§ **DESCRIPTION OF THE TASK**:
From the material below, work out how many lines contain "holds" and answer with the number only.

☆ ☆ ☆ ☆ ☆ ☆ ☆

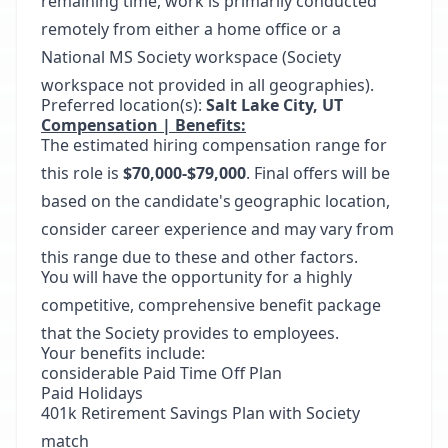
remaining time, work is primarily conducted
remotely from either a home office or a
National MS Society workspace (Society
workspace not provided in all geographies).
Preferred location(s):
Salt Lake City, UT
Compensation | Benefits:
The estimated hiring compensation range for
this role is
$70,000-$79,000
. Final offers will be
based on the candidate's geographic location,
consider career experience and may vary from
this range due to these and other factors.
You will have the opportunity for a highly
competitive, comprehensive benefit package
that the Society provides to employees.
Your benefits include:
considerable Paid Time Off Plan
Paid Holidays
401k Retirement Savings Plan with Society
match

☆ ☆ ☆ ☆ ☆ ☆ ☆

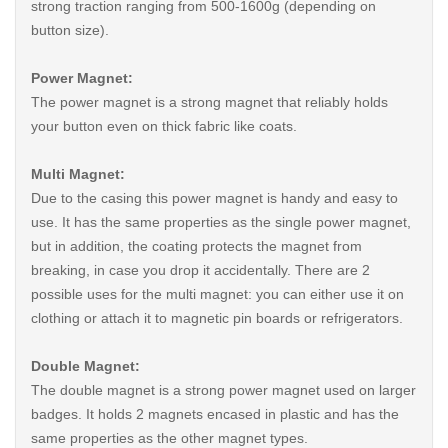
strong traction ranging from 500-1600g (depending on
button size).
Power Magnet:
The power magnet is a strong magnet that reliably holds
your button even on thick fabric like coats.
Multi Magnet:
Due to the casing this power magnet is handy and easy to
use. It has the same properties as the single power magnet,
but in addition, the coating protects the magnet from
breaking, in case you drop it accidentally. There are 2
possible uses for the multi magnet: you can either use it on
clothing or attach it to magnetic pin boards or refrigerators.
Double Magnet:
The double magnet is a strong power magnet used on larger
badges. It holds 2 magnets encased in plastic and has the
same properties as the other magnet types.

☆ ☆ ☆ ☆ ☆ ☆ ☆

§ **SOLUTION**:
2